■ **TO DO**:
Locate each line in the data below that contains the word "scientific", and copy those lines out in full. Treat uppercase and lowercase letters as different.

(Extracted records)
· · · ·
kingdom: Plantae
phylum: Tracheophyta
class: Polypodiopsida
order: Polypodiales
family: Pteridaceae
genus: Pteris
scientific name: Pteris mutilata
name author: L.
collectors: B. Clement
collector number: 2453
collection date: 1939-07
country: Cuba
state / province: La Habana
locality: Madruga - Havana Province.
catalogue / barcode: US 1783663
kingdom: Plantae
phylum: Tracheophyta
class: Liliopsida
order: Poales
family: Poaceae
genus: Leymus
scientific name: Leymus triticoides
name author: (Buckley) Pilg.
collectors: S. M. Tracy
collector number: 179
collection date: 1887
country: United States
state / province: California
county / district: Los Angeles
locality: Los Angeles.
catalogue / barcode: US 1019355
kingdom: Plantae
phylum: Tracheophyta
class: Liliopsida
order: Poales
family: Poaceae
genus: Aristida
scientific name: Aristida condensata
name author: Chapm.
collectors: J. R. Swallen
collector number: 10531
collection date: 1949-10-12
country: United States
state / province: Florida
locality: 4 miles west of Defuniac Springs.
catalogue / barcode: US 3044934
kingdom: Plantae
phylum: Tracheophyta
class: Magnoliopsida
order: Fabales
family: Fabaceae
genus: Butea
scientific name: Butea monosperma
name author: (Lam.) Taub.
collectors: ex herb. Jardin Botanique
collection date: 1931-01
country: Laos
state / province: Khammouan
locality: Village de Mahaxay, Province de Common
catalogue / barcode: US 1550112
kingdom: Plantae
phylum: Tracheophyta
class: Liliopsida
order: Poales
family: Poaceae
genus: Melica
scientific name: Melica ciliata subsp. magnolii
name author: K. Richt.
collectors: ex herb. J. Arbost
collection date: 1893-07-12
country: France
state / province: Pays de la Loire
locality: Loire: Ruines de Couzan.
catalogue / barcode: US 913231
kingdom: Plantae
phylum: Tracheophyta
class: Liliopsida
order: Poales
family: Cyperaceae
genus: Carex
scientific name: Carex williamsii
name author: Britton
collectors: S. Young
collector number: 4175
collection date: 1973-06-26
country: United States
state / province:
· · · ·
■ **CORRECT RESPONSE**:
scientific name: Pteris mutilata
scientific name: Leymus triticoides
scientific name: Aristida condensata
scientific name: Butea monosperma
scientific name: Melica ciliata subsp. magnolii
scientific name: Carex williamsii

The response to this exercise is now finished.